# [Task brief]
Repeat each record that follows, keeping it identical.

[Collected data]

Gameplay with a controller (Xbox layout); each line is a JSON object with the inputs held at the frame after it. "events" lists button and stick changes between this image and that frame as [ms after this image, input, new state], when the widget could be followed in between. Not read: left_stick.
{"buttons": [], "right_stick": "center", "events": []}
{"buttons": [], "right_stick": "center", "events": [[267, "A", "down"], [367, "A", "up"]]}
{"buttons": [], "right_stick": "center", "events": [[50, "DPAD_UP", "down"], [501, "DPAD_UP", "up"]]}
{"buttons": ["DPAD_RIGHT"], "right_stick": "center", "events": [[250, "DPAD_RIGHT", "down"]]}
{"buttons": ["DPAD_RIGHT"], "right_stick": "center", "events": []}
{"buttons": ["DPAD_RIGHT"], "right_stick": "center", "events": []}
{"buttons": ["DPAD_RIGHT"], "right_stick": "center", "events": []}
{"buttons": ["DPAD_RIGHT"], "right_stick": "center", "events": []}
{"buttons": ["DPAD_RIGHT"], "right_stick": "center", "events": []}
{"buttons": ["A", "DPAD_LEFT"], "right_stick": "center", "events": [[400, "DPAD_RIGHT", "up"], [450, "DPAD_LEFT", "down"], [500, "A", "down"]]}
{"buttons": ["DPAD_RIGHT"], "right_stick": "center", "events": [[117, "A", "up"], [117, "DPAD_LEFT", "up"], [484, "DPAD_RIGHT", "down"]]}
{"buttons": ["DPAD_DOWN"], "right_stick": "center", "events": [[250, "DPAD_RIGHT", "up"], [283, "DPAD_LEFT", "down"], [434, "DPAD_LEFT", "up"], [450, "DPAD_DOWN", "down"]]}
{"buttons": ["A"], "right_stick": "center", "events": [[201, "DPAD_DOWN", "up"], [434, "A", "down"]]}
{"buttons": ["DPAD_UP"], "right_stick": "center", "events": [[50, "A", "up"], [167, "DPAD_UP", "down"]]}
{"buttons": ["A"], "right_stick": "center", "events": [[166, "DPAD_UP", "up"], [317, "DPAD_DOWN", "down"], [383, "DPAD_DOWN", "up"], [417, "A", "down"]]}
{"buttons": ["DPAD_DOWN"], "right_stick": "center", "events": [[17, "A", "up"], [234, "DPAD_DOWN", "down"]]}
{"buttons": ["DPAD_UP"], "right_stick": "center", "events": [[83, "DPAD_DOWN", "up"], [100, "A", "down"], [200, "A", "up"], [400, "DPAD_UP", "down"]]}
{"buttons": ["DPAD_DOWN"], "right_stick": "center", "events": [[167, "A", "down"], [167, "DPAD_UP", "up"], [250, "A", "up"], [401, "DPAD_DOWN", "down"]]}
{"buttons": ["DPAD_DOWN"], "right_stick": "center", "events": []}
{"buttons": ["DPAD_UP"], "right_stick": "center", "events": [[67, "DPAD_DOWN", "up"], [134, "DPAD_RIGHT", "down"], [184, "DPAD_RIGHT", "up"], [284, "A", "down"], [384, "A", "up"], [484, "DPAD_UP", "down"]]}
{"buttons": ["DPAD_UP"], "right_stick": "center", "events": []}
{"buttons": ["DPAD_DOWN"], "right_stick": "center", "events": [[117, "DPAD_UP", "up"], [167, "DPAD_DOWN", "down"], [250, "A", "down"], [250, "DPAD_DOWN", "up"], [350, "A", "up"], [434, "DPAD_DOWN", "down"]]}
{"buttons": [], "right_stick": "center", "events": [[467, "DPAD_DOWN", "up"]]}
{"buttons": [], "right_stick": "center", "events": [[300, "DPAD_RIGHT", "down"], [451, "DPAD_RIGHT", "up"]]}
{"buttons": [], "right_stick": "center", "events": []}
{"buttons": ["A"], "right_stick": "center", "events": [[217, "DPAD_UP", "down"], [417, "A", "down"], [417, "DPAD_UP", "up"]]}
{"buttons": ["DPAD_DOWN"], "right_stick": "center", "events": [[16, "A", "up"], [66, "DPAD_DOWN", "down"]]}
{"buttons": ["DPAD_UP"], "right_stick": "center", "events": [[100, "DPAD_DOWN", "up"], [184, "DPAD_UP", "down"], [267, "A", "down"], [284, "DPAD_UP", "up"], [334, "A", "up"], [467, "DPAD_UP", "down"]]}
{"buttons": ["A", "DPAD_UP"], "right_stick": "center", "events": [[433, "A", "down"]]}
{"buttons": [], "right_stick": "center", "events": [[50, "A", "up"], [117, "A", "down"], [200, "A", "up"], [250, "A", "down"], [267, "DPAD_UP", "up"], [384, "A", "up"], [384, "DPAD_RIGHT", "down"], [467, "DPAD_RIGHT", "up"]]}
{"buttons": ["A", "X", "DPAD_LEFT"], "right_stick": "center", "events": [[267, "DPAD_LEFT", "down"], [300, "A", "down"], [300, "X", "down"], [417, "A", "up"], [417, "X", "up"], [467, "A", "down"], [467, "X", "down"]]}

# [Task response]
Gameplay with a controller (Xbox layout); each line is a JSON object with the inputs held at the frame after it. "events" lists button and stick changes between this image and that frame as [ms after this image, input, new state], when the widget could be followed in between. Not read: left_stick.
{"buttons": [], "right_stick": "center", "events": []}
{"buttons": [], "right_stick": "center", "events": [[267, "A", "down"], [367, "A", "up"]]}
{"buttons": [], "right_stick": "center", "events": [[50, "DPAD_UP", "down"], [501, "DPAD_UP", "up"]]}
{"buttons": ["DPAD_RIGHT"], "right_stick": "center", "events": [[250, "DPAD_RIGHT", "down"]]}
{"buttons": ["DPAD_RIGHT"], "right_stick": "center", "events": []}
{"buttons": ["DPAD_RIGHT"], "right_stick": "center", "events": []}
{"buttons": ["DPAD_RIGHT"], "right_stick": "center", "events": []}
{"buttons": ["DPAD_RIGHT"], "right_stick": "center", "events": []}
{"buttons": ["DPAD_RIGHT"], "right_stick": "center", "events": []}
{"buttons": ["A", "DPAD_LEFT"], "right_stick": "center", "events": [[400, "DPAD_RIGHT", "up"], [450, "DPAD_LEFT", "down"], [500, "A", "down"]]}
{"buttons": ["DPAD_RIGHT"], "right_stick": "center", "events": [[117, "A", "up"], [117, "DPAD_LEFT", "up"], [484, "DPAD_RIGHT", "down"]]}
{"buttons": ["DPAD_DOWN"], "right_stick": "center", "events": [[250, "DPAD_RIGHT", "up"], [283, "DPAD_LEFT", "down"], [434, "DPAD_LEFT", "up"], [450, "DPAD_DOWN", "down"]]}
{"buttons": ["A"], "right_stick": "center", "events": [[201, "DPAD_DOWN", "up"], [434, "A", "down"]]}
{"buttons": ["DPAD_UP"], "right_stick": "center", "events": [[50, "A", "up"], [167, "DPAD_UP", "down"]]}
{"buttons": ["A"], "right_stick": "center", "events": [[166, "DPAD_UP", "up"], [317, "DPAD_DOWN", "down"], [383, "DPAD_DOWN", "up"], [417, "A", "down"]]}
{"buttons": ["DPAD_DOWN"], "right_stick": "center", "events": [[17, "A", "up"], [234, "DPAD_DOWN", "down"]]}
{"buttons": ["DPAD_UP"], "right_stick": "center", "events": [[83, "DPAD_DOWN", "up"], [100, "A", "down"], [200, "A", "up"], [400, "DPAD_UP", "down"]]}
{"buttons": ["DPAD_DOWN"], "right_stick": "center", "events": [[167, "A", "down"], [167, "DPAD_UP", "up"], [250, "A", "up"], [401, "DPAD_DOWN", "down"]]}
{"buttons": ["DPAD_DOWN"], "right_stick": "center", "events": []}
{"buttons": ["DPAD_UP"], "right_stick": "center", "events": [[67, "DPAD_DOWN", "up"], [134, "DPAD_RIGHT", "down"], [184, "DPAD_RIGHT", "up"], [284, "A", "down"], [384, "A", "up"], [484, "DPAD_UP", "down"]]}
{"buttons": ["DPAD_UP"], "right_stick": "center", "events": []}
{"buttons": ["DPAD_DOWN"], "right_stick": "center", "events": [[117, "DPAD_UP", "up"], [167, "DPAD_DOWN", "down"], [250, "A", "down"], [250, "DPAD_DOWN", "up"], [350, "A", "up"], [434, "DPAD_DOWN", "down"]]}
{"buttons": [], "right_stick": "center", "events": [[467, "DPAD_DOWN", "up"]]}
{"buttons": [], "right_stick": "center", "events": [[300, "DPAD_RIGHT", "down"], [451, "DPAD_RIGHT", "up"]]}
{"buttons": [], "right_stick": "center", "events": []}
{"buttons": ["A"], "right_stick": "center", "events": [[217, "DPAD_UP", "down"], [417, "A", "down"], [417, "DPAD_UP", "up"]]}
{"buttons": ["DPAD_DOWN"], "right_stick": "center", "events": [[16, "A", "up"], [66, "DPAD_DOWN", "down"]]}
{"buttons": ["DPAD_UP"], "right_stick": "center", "events": [[100, "DPAD_DOWN", "up"], [184, "DPAD_UP", "down"], [267, "A", "down"], [284, "DPAD_UP", "up"], [334, "A", "up"], [467, "DPAD_UP", "down"]]}
{"buttons": ["A", "DPAD_UP"], "right_stick": "center", "events": [[433, "A", "down"]]}
{"buttons": [], "right_stick": "center", "events": [[50, "A", "up"], [117, "A", "down"], [200, "A", "up"], [250, "A", "down"], [267, "DPAD_UP", "up"], [384, "A", "up"], [384, "DPAD_RIGHT", "down"], [467, "DPAD_RIGHT", "up"]]}
{"buttons": ["A", "X", "DPAD_LEFT"], "right_stick": "center", "events": [[267, "DPAD_LEFT", "down"], [300, "A", "down"], [300, "X", "down"], [417, "A", "up"], [417, "X", "up"], [467, "A", "down"], [467, "X", "down"]]}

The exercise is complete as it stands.